We had a set time to get to the glacier, so we pretty much flew through Þingvellir, a narrow valley between two walls of rock. What’s really nifty about this place is that you can stand in one spot and have one foot on the American continental plate and the other one on the European continental plate. Honest! It’s the Mid-Atlantic Ridge, which runs north and south through the country. The plates are slowly drifting apart, resulting in volcanic eruptions, geothermal activity (geysers and hot springs), and the occasional earthquake. Check it out.
The first Icelandic parliament convened in this area in 930 AD, making Iceland’s one of the oldest continuously operating parliaments. The flagpole in the pic below marks the Law Rock, where the law speaker recited the laws by memory. The cliff behind created a natural amphitheater.
The surrounding plain hosted the campers who came for the festivities. It’s full of small crevices caused by the plate movement. Kind of like stretch marks.
On to snow (ice) mobiling on a glacier. It was a long, bumpy road to get to the glacier…
…and an equally bumpy ride on the snowmobile. Good thing Kathie drove.
After lunch (at 4 p.m.!), we visited Gullfoss, or Golden Falls.

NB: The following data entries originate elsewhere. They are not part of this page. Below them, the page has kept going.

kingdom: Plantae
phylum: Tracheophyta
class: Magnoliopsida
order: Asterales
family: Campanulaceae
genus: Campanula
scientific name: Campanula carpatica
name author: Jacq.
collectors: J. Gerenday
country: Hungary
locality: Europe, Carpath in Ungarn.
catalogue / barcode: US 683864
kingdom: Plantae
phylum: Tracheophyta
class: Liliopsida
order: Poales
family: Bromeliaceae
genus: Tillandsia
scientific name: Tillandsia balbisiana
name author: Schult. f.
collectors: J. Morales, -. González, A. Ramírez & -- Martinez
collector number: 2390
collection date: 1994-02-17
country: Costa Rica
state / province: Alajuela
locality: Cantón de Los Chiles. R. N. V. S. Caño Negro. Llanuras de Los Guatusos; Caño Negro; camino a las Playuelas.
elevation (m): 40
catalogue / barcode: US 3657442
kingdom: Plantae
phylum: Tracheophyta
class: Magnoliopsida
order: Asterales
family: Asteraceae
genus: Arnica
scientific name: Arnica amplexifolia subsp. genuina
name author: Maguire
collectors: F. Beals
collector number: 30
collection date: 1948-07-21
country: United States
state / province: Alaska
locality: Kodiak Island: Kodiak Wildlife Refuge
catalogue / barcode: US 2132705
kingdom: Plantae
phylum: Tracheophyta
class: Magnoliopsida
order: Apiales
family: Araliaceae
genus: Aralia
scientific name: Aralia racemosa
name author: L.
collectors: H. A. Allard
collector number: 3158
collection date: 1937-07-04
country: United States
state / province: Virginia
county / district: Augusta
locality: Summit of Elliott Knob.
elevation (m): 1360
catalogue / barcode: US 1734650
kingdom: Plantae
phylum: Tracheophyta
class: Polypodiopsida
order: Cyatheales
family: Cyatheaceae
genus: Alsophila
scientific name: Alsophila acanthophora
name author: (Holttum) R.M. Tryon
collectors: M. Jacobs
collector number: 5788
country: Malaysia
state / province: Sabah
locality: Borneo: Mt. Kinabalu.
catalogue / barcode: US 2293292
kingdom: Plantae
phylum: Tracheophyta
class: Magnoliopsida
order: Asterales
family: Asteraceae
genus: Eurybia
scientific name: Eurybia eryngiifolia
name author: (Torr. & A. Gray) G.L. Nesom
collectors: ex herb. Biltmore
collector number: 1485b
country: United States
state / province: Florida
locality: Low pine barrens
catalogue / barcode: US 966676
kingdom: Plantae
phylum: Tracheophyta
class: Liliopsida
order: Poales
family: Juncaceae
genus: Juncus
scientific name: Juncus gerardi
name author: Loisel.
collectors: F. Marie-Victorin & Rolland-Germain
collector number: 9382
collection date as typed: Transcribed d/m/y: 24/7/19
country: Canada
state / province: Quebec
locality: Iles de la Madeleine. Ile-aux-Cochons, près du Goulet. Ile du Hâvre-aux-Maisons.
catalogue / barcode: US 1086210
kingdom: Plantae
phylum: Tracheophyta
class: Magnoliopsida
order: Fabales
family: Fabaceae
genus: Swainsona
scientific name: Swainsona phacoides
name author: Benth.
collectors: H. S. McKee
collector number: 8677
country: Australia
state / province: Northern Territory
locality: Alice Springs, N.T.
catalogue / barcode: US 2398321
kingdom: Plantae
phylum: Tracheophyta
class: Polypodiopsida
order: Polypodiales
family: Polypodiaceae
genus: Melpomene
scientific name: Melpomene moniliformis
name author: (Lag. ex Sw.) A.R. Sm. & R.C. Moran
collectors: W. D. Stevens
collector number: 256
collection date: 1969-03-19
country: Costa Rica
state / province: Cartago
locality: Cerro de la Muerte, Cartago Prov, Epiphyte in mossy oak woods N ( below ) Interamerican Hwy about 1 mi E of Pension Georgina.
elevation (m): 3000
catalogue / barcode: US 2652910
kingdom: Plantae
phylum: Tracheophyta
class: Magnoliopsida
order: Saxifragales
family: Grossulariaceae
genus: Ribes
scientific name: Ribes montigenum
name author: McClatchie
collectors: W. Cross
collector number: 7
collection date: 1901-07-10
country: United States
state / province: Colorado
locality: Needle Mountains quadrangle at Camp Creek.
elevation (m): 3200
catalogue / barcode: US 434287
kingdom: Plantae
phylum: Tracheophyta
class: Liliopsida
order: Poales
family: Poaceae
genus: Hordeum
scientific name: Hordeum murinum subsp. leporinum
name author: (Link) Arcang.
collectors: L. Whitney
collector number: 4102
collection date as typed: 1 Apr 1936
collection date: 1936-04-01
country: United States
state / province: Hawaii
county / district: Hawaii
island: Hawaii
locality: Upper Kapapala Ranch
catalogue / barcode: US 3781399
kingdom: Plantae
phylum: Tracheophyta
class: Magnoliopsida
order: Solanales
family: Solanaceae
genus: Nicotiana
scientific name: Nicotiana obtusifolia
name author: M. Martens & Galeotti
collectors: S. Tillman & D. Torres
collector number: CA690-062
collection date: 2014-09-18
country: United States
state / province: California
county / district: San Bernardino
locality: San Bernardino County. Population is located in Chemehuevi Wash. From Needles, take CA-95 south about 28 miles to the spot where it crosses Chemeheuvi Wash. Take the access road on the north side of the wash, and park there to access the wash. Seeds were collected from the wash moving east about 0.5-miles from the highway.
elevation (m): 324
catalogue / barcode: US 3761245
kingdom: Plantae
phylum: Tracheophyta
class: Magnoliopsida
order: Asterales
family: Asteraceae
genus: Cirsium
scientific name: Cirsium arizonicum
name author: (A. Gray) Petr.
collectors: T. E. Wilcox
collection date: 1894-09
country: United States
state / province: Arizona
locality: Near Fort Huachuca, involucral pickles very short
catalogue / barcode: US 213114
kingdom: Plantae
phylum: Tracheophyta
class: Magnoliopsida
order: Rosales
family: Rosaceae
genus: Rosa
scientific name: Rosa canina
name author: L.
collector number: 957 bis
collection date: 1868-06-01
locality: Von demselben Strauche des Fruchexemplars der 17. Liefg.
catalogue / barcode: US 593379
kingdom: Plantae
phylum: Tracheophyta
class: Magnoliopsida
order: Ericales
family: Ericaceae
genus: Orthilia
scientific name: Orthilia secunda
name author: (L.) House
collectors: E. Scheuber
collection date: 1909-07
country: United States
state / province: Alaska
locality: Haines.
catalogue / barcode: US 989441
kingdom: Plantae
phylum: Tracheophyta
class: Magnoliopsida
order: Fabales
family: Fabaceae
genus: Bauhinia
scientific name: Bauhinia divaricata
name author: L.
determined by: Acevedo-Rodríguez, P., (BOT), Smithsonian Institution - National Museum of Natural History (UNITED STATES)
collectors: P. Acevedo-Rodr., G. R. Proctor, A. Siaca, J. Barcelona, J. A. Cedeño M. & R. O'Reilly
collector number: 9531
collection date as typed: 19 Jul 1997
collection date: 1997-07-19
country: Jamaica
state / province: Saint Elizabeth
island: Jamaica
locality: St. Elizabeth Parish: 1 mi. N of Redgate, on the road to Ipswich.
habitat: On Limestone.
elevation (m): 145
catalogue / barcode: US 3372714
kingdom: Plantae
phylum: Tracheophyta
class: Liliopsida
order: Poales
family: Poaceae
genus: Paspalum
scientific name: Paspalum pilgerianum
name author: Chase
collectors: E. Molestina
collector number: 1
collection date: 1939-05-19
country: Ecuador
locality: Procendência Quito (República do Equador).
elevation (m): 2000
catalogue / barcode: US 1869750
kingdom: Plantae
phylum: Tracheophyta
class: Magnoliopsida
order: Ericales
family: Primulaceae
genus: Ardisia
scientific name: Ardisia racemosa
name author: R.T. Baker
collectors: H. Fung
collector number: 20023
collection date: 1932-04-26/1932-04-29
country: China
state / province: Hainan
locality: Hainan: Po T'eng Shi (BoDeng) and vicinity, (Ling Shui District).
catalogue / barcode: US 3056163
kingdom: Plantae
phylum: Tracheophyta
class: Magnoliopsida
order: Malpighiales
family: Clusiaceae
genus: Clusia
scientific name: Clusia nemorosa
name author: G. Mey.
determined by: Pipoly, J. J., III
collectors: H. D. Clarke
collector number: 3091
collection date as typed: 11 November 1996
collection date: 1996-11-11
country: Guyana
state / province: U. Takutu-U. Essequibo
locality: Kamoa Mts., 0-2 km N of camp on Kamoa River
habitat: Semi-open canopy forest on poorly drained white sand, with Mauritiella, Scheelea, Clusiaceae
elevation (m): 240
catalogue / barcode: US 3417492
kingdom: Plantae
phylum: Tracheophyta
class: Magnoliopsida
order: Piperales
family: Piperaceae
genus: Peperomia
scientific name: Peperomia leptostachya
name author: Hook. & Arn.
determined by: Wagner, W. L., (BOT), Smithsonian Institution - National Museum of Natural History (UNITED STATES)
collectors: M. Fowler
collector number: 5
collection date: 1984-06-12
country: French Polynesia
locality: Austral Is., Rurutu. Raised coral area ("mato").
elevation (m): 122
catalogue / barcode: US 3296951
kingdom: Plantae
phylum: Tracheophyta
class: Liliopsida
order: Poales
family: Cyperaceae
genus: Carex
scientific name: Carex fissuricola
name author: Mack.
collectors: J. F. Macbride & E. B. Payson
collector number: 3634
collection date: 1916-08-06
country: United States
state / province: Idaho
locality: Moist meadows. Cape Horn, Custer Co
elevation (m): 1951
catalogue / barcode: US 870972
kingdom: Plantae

Massive and deafening.
Then on to Strokkur, a geyser that erupts every 5 minutes or so. Waiting between eruptions, Kathie and I watched the guys sitting on the benches with their cameras poised to get a great shot. The longer the wait between eruptions, the more spectacular the blow. Fun!
On the way back, we stopped by Kerith crater. Nice colors.
Back home, we hiked to the little shop down the street for pizza and Coke carryout, the universal Friday night dinner.